To do: Wherever "baseFrequency" appears in the records below, copy the line that holds it.

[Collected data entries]
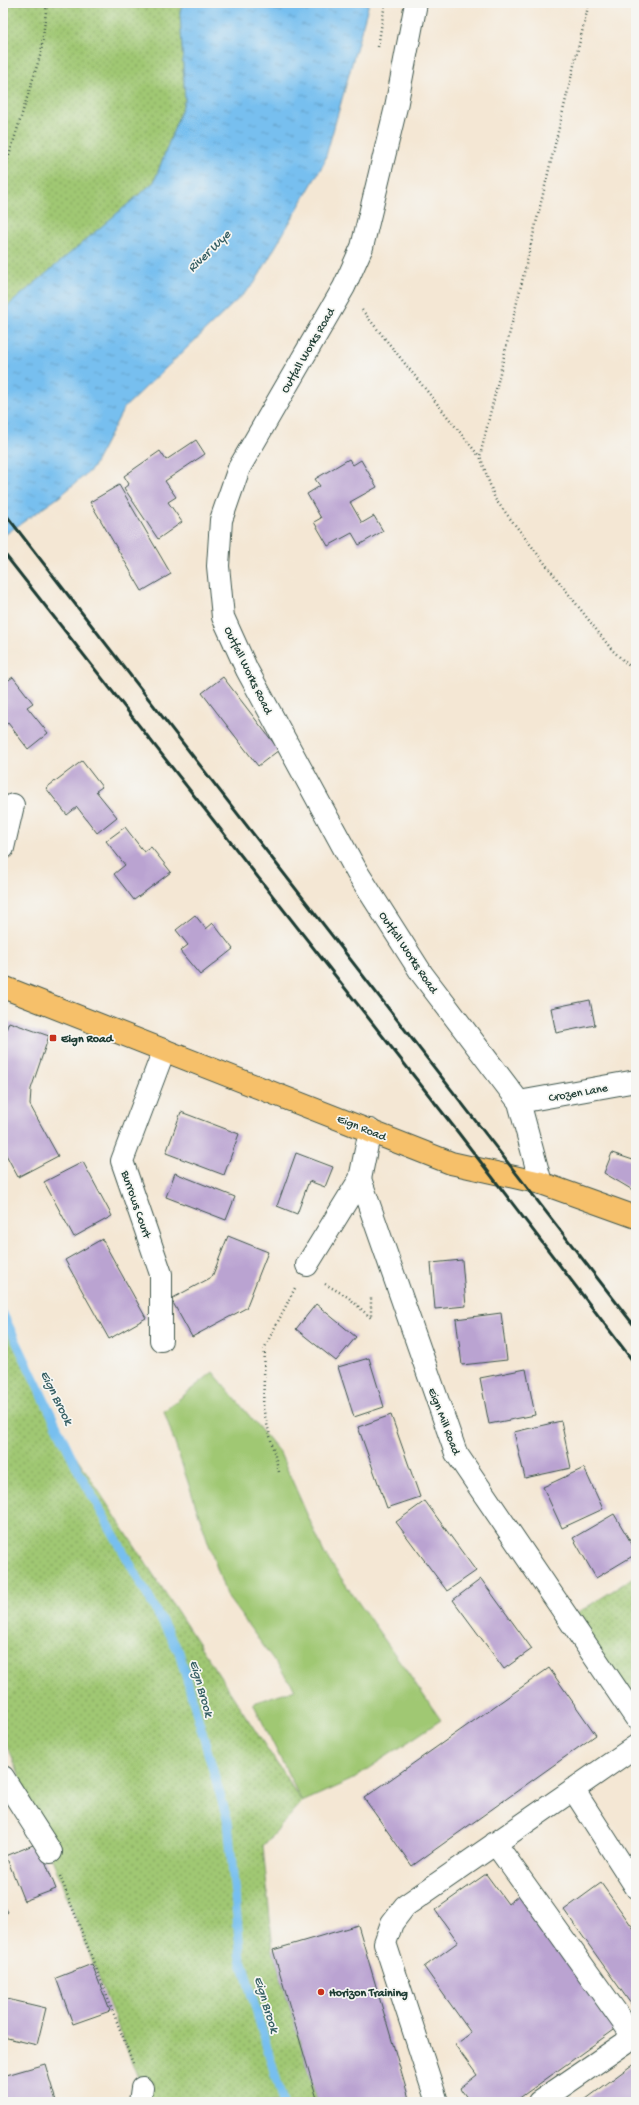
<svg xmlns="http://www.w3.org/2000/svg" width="639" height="2105" font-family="'Gochi Hand',sans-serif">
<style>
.grass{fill:url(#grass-dots);stroke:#608254}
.garden{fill:#a0c873;stroke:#608254}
.water{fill:url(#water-ripples);stroke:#4b7e92}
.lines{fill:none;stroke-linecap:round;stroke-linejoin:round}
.stream{stroke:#77bfef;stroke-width:9}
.building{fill:#baa3d1}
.minor-casing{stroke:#3f564c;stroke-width:24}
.major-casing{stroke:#3f564c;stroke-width:24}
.path{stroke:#3f564c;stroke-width:2.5;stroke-dasharray:1 3;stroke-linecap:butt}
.minor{stroke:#fff;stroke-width:22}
.major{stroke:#f6c06b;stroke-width:22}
.rail{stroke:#1f3d34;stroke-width:3}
.poi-dot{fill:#c8321e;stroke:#f6f6f2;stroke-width:1.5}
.labels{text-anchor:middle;stroke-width:3.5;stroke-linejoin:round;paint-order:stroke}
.street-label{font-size:12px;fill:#1f3d34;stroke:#f6f6f2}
.poi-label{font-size:12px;font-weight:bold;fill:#1f3d34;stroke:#f6f6f2;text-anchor:start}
.water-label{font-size:13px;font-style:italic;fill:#355e63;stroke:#f6f6f2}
</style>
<defs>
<pattern id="grass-dots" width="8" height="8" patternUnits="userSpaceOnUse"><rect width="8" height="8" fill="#a0c873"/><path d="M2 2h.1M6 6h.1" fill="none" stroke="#82a45f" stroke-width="1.8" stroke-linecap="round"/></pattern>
<pattern id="water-ripples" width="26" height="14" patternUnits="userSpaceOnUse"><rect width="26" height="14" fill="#77bfef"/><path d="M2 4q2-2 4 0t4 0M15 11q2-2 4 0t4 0" fill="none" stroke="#619cc2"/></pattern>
</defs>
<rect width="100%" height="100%" fill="#f6f6f2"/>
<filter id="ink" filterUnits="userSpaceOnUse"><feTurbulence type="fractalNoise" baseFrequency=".025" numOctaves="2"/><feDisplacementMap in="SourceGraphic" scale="8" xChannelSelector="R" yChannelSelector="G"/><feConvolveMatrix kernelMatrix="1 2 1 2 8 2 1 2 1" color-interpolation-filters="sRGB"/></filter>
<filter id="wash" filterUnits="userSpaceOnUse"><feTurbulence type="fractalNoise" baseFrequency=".012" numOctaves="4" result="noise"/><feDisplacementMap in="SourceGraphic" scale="16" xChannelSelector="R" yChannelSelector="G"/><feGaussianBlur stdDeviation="0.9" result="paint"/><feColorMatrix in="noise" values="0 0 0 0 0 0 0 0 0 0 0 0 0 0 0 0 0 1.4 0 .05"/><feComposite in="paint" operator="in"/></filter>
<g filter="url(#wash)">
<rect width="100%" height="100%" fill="#f4e7d4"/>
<!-- grass -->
<path class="grass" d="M3 3H183L180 12 185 100 154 182 3 311Z
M3 1310 45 1409 302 1802 263 1846 273 1950 318 2102H140L142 2088 11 1754 3 1742Z
M636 1576V1718L568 1619Z"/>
<!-- garden -->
<path class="garden" d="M213 1372 280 1453 325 1555 441 1720 351 1780 302 1802 253 1703 295 1689 226 1595 164 1411Z"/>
<!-- water -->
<path class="water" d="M183 3H369L324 163 254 284 124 408 92 469 59 497 3 536V310L154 182 185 100 180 12Z"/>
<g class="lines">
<!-- stream -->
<path class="stream" d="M3 1314 78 1470 179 1652 228 1822 241 1959 283 2102"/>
</g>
<g id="blocks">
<!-- building -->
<path class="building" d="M196 440 205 454 165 481 176 497 168 502 182 522 158 539 124 488 129 484 124 476 160 451 166 460Z
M349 459 353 465 361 460 377 487 350 502 362 523 374 516 383 531 359 545 352 533 328 546 314 522 321 518 307 494 320 486 315 479Z
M119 485 171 574 142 591 90 502Z
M13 677 33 703 27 707 48 733 28 749 8 723 3 727V684Z
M223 677 279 750 258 766 202 693Z
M82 761 102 787 96 791 117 817 97 833 77 807 67 815 46 788Z
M125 827 144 852 151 847 171 872 134 900 114 874 125 865 106 841Z
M195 915 206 929 213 923 233 949 200 975 180 951 188 945 176 930Z
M590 1000 595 1025 556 1033 551 1008Z
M9 1022 49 1036 31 1089 30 1105 58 1156 18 1177 3 1149V1038Z
M181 1112 239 1134 224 1175 166 1153Z
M296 1153 333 1167 325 1187 309 1181 297 1214 277 1206Z
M612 1153 636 1161V1192L604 1173Z
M83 1162 112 1216 74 1237 44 1182Z
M175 1173 235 1197 226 1220 166 1197Z
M228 1236 268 1252 246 1308 192 1337 171 1299 212 1277Z
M102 1239 146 1318 109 1339 65 1260Z
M462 1260 466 1306 435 1309 431 1263Z
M316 1304 356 1337 336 1361 296 1329Z
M501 1313 507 1360 462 1365 456 1319Z
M369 1358 384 1407 354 1417 338 1367Z
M526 1369 535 1415 489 1424 480 1378Z
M391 1415 420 1497 387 1508 358 1427Z
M561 1421 571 1468 525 1478 514 1432Z
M584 1468 603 1509 562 1528 543 1487Z
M425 1501 476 1571 447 1591 396 1522Z
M614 1514 636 1551V1554L596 1578 573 1538Z
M481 1579 532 1649 504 1669 453 1600Z
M549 1668 596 1735 412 1866 364 1798Z
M38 1843 56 1889 24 1901 6 1856Z
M486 1874 508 1904 524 1891 621 2025 514 2102H470L460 2088 477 2075 455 2045 471 2033 424 1967 458 1942 435 1910Z
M601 1883 636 1932V2011L564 1910Z
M3 1904 8 1912 3 1916Z
M358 1925 410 2102H318L273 1950Z
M92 1964 110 2011 73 2024 56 1978Z
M3 1998 46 2008 37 2045 3 2037Z
M636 2062V2102H582Z
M45 2064 56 2101 3 2102V2076Z"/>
</g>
</g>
<g filter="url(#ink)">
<use href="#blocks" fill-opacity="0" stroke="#3f564c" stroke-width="1"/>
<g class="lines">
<!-- minor casing -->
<g class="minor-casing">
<path id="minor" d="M416 3 396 107 362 247 344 287 239 468 221 520 218 566 223 617 247 670 357 872 422 974 519 1102 541 1183
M3 848 13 805
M519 1102 636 1081
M370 1130 360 1179 456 1453 636 1718
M307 1265 360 1179
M161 1340V1274L122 1161 164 1050
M3 1777 51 1852
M573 1789 636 1887
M495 1843 628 2029 629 2037 625 2043 539 2102
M140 2102 142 2088
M437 2102 385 1943 392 1923 405 1906 636 1746"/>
</g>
<!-- major casing -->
<g class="major-casing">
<path id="major" d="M3 987 451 1163 541 1183 636 1217"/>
</g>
<!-- path -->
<path class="path" d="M589 3 480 456 495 499 612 650 636 672
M378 47 385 3
M3 175 41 53 47 3
M362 310 479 456
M325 1284 348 1297 371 1318V1296
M279 1472 263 1408 265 1347 295 1288
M60 1876 133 2063"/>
<!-- minor -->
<use href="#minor" class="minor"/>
<!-- major -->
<use href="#major" class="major"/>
<!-- rail -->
<path class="rail" d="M3 511 636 1328
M3 552 457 1131 636 1365"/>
</g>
</g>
<!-- markers -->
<g class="poi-dot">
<rect x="49" y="1034" width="8" height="8" rx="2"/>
<circle cx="321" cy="1992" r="4"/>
</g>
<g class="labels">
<!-- street labels -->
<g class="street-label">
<text transform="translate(307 350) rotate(-60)" y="4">Outfall Works Road</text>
<text transform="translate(249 670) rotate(64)" y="4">Outfall Works Road</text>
<text transform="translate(409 952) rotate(56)" y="4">Outfall Works Road</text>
<text transform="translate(578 1092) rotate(-10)" y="4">Crozen Lane</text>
<text transform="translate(362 1127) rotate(22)" y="4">Eign Road</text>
<text transform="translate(137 1204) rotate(71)" y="4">Burrows Court</text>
<text transform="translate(445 1421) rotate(69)" y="4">Eign Mill Road</text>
</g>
<!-- poi labels -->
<g class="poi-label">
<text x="61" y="1042">Eign Road</text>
<text x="329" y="1996">Horizon Training</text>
</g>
<!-- water labels -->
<g class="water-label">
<text transform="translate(208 250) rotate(-44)" y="5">River Wye</text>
<text transform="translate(58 1397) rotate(64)" y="5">Eign Brook</text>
<text transform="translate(203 1688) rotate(74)" y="5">Eign Brook</text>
<text transform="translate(268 2004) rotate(73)" y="5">Eign Brook</text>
</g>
</g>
<!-- margin -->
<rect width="639" height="2105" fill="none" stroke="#f6f6f2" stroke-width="16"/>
</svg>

Exercise answer:
<filter id="ink" filterUnits="userSpaceOnUse"><feTurbulence type="fractalNoise" baseFrequency=".025" numOctaves="2"/><feDisplacementMap in="SourceGraphic" scale="8" xChannelSelector="R" yChannelSelector="G"/><feConvolveMatrix kernelMatrix="1 2 1 2 8 2 1 2 1" color-interpolation-filters="sRGB"/></filter>
<filter id="wash" filterUnits="userSpaceOnUse"><feTurbulence type="fractalNoise" baseFrequency=".012" numOctaves="4" result="noise"/><feDisplacementMap in="SourceGraphic" scale="16" xChannelSelector="R" yChannelSelector="G"/><feGaussianBlur stdDeviation="0.9" result="paint"/><feColorMatrix in="noise" values="0 0 0 0 0 0 0 0 0 0 0 0 0 0 0 0 0 1.4 0 .05"/><feComposite in="paint" operator="in"/></filter>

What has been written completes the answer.